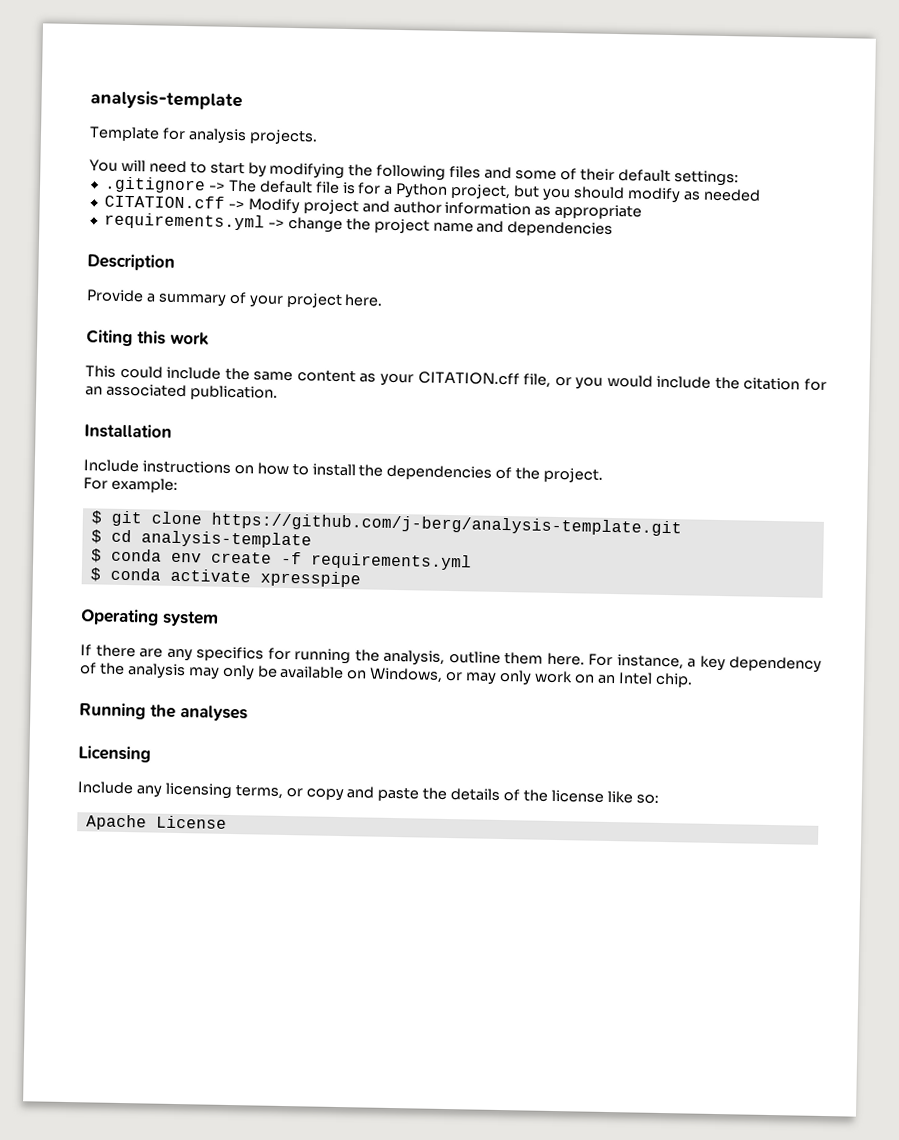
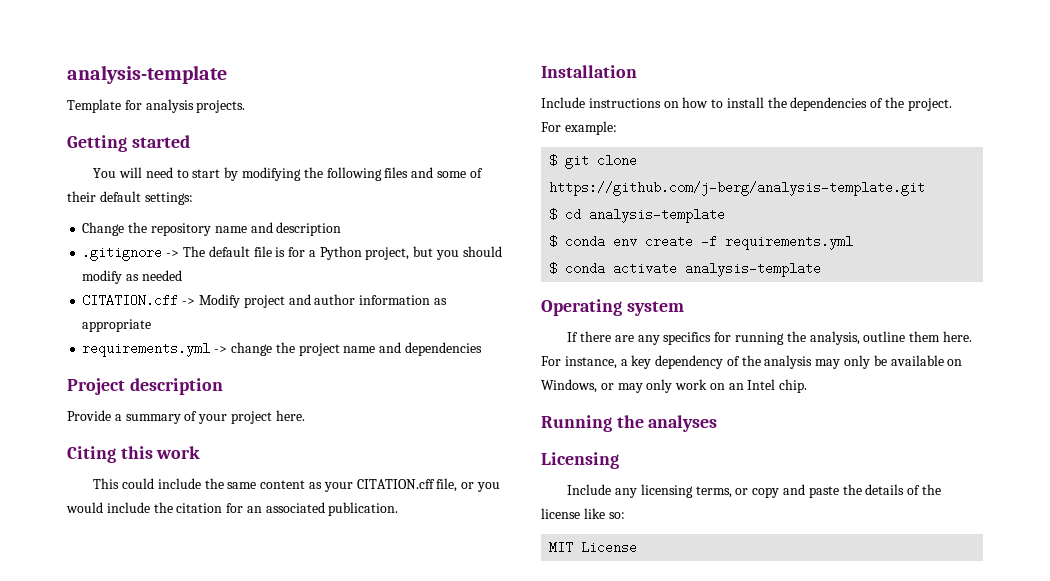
(318, 137) none -> [67,135,190,152] // Getting started
(739, 178) none -> [82,222,342,236] // Change the repository name and description
[87,253,175,271] Description -> [67,378,223,395] Project description
[259,570,361,588] xpresspipe -> [685,262,822,277] analysis-template
[85,814,147,831] Apache -> [549,541,574,554] MIT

================

### WORK TASK
The lines to report are those in the material above that contain the word "none"; copy every one of them.

### YOUR SOLUTION
(318, 137) none -> [67,135,190,152] // Getting started
(739, 178) none -> [82,222,342,236] // Change the repository name and description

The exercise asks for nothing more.